Attention kernels (FlashAttention, FlashInfer) process KV cache in contiguous fixed-size blocks. vLLM's allocate_slots() requires num_computed_tokens to be block-size aligned — you can't resume computation from the middle of a block because the kernel doesn't support it. The block size is the unit of GPU memory management, and fixed-size blocks enable efficient paged allocation without fragmentation over long-running sessions.
The hash table on top is a secondary benefit: O(1) lookup per block, and a manageable number of entries (a 100K-token cache with block size 16 is ~6,250 hashes). SGLang's radix trie uses path compression — edges store sequences of tokens, and nodes only split at branching points — so the "millions of nodes" concern is less severe than it might seem. But trie operations (insertion, eviction, node splitting) are still more complex under concurrent access than flat hash lookups. It's worth noting that SGLang also supports page_size > 1, which would make its caching block-granular like vLLM's — the token-level default is a choice, not an inherent limitation of the architecture.
The block-alignment tax — an average of ~8 tokens of wasted cache per request — is the price for this GPU-friendly simplicity.
Is This Difference Noise?
Putting the numbers in perspective: ~8 tokens of cache waste per request, regardless of conversation length, against prompts that grow to thousands of tokens. At batch scale, the extra prefill compute from block alignment is measured in single-digit milliseconds. For most production deployments, this is noise — dominated by network latency, model forward pass time, and queuing delays.

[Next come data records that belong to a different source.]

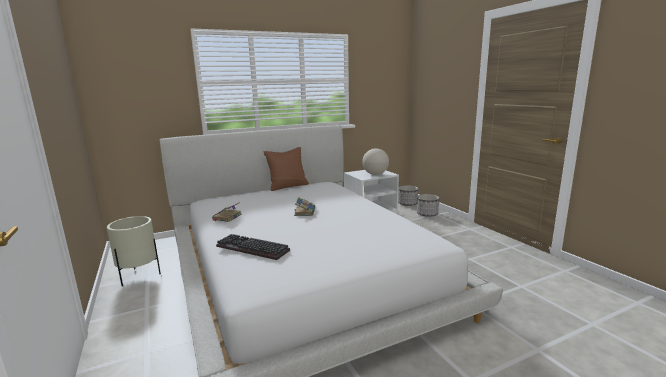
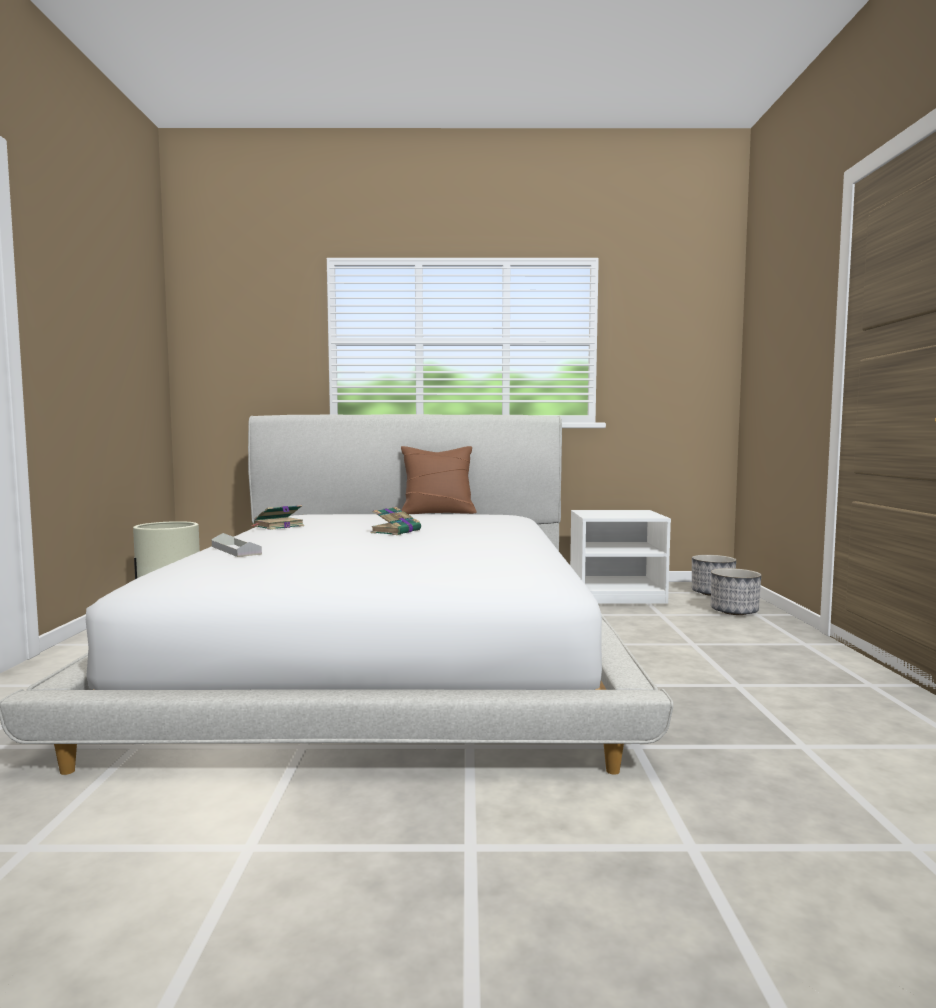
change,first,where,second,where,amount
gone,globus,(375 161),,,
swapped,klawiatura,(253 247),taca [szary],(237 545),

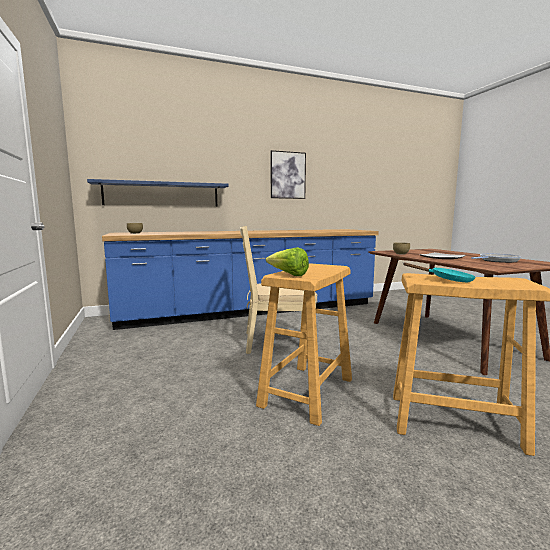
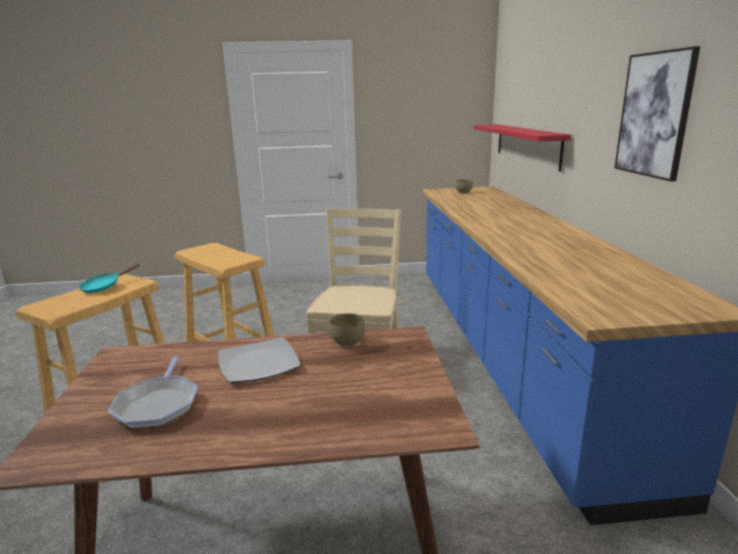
change,first,where,second,where,amount
repainted,półka [niebieski],(158 192),półka [czerwony],(522 148),
gone,sałata,(287 261),,,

The prefix cache divergence is a real architectural difference, but it's not the difference that will determine which framework you should use. The scheduling policy — what happens when the system is under pressure — is far more likely to matter.
What to Test Next
The scheduling divergence — decode-first vs prefill-first — is where I expect the real performance difference to emerge, and it requires experiments the code can't answer.

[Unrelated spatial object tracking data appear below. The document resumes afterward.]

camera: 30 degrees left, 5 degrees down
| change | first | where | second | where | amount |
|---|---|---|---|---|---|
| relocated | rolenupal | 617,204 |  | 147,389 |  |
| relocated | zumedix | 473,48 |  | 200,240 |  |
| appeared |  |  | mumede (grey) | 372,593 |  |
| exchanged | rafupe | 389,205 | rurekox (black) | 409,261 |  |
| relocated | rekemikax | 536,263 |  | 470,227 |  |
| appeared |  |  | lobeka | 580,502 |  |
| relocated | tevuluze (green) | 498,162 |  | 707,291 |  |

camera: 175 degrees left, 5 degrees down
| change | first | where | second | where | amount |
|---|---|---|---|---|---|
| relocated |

Memory pressure. What happens when both frameworks are operating near KV cache capacity? With limited memory headroom, the scheduling policy determines which requests get preempted. Does vLLM's decode-first policy keep in-flight requests alive at the cost of rejecting new ones? Does SGLang's prefill-first policy admit too many new requests, forcing eviction of in-progress work?
Bursty traffic. A sustained burst of new requests on top of a steady decode workload. How does each framework's TTFT and inter-token latency respond? The scheduling order should determine which metric degrades first — vLLM should protect inter-token latency while SGLang should protect TTFT.
Throughput at saturation. At 80%, 90%, and 100% of capacity — where do the latency distributions diverge? The request flow is identical when the system is comfortable. The differences should only manifest when something has to give.
The idea is to run a simulation of a production workload and measure the performance of each framework under different conditions, and then compare the results to see which framework performs better under different conditions.
References
- Kwon, W., Li, Z., Zhuang, S. et al.. Efficient Memory Management for Large Language Model Serving with PagedAttention . SOSP 2023 (2023).
- Zheng, L., Yin, L., Xie, Z. et al.. SGLang: Efficient Execution of Structured Language Model Programs (2024).